Engineering and growing muscle tissue without an underlying or enveloping system to provide molecular instructions and guide cellular and structural growth changes the rules of the game. As the authors pointed out in this review, there are many factors that affect the development of the structure and function of muscle tissue. As of now, we do not have a complete understanding about the underlying cellular signaling and molecular decision-making pathways to ensure that the process of engineering and designing artificial meat will provide a sustainable and desirable product for human consumption.
The next barrier facing this research will be to scale up the process. What works at the bench or in a laboratory will not necessarily work in large-scale processes. Although much work has been done scaling up the production of medically relevant products using large fermenters, new plant and equipment design will be needed to address the challenges of tissue manufacturing.

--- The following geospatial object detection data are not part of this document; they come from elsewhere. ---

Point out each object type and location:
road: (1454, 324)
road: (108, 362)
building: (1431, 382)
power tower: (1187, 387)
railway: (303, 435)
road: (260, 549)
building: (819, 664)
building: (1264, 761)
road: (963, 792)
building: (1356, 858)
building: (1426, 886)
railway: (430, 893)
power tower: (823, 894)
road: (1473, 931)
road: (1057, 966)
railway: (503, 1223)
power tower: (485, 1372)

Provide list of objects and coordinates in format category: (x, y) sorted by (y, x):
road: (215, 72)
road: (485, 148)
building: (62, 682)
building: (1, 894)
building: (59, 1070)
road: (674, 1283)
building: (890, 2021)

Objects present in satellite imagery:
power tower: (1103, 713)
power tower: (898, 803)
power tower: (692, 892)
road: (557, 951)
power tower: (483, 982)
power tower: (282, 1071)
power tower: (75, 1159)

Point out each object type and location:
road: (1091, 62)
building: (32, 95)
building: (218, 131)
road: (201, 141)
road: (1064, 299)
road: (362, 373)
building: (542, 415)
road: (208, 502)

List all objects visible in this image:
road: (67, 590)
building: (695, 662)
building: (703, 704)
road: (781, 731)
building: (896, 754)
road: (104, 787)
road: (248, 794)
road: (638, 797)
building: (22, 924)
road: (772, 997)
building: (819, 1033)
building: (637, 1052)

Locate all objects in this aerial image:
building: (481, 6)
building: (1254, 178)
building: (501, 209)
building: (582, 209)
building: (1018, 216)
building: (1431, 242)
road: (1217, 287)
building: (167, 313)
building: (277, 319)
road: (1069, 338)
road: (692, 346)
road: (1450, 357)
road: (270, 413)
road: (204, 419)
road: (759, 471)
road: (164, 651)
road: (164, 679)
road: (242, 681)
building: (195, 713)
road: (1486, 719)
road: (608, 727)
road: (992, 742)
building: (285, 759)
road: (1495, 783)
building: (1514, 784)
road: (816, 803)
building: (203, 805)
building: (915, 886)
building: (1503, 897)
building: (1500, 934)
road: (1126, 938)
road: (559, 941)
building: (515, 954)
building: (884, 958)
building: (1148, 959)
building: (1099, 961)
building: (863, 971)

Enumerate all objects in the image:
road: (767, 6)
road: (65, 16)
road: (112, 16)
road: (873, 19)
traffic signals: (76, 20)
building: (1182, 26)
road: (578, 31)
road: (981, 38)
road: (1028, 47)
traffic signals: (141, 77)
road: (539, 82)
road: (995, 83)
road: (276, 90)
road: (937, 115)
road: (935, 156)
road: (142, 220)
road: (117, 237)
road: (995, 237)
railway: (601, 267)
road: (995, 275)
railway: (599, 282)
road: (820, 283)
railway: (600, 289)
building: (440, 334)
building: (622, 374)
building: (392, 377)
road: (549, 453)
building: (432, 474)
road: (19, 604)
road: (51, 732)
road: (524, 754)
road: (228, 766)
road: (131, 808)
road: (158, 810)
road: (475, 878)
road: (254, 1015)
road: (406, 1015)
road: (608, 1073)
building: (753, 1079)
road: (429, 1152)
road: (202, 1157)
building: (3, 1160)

If these challenges were to be met, and palatable genetically engineered meat products were produced, bringing these products to the market would generate another set of obstacles. Resistance to and fear of genetically engineered or modified foods by many people will have to be addressed. Governments and scientists need to educate their constituents and communities about the benefits, risks, and ethical implications of genetic engineered foods. Local and national regulation need to be enacted to provide commerce with direction and oversight.
As excited as I am about the possibility of eating an engineered ‘steak’ or ‘pork chop’, I believe that much work needs to be done before we see the commercialization of genetically engineered meats available for consumption.